Having those young players see firsthand what it takes to excel in the majors from veteran teammates is invaluable. Abreu, who arrived in the United States from Cuba in late 2013, addressed that point in his statement about Moncada, who signed with Boston in 2015.

"Moncada is a five-tool player," Abreu said. "He really has everything needed to succeed, and I know that with the proper guidance of veteran players and coaches with experience he can become an All-Star caliber player."

"He is going to make a huge impact in the White Sox organization, and both the fans and the team will be thankful.

"I already spoke with him to welcome him to the team. I told him that I'm going to be there for him for everything that he needs on and off the field."

In a conference call Wednesday, Moncada said he's "thrilled" to once again play with Abreu. Whether they will hasn't yet been determined.

When asked about Moncada's 2017 starting point earlier in the week, Hahn said the 21-year still needs to develop. Moncada appeared in eight big league games last season for Boston and struggled with contact, striking out 12 times in 20 plate appearances.
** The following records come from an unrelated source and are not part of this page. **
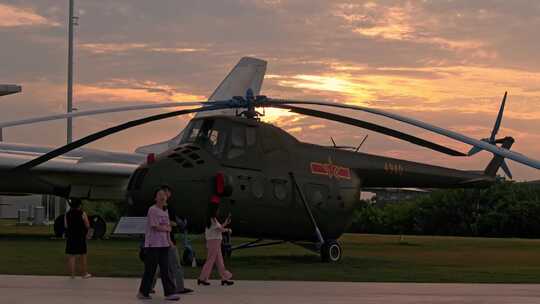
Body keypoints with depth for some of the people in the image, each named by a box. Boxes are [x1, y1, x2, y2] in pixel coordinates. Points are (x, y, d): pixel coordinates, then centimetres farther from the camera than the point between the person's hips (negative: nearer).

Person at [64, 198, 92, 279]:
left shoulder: (67, 214, 0)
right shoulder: (82, 213, -7)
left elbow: (66, 226, -7)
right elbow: (87, 226, -7)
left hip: (70, 238, 2)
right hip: (80, 237, -2)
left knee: (71, 257, 3)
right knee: (82, 255, 9)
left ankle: (72, 275, 0)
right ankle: (84, 273, 13)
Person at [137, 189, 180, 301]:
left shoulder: (164, 212, 15)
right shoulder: (152, 210, -9)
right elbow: (156, 227, -15)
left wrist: (169, 240, 3)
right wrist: (167, 228, 0)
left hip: (164, 245, 7)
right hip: (153, 245, -7)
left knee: (165, 269, 4)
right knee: (150, 269, -1)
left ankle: (169, 293, 2)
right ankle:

But that promotion came after a meteoric rise through Boston's farm system, an aggressive path that included only 45 games played above High-A. Nothing has been announced, but it appears Moncada will receive an invite to big league camp next spring and be seated near Abreu in the clubhouse. 

Still, Hahn sounds like he intends for Moncada to spend much of 2017 refining his approach in the minors. He also has demonstrated he is willing to dig deep and make more painful moves if it betters the team in the long run, all of which means the White Sox wouldn't hesitate to trade Abreu or Quintana if they get what they want.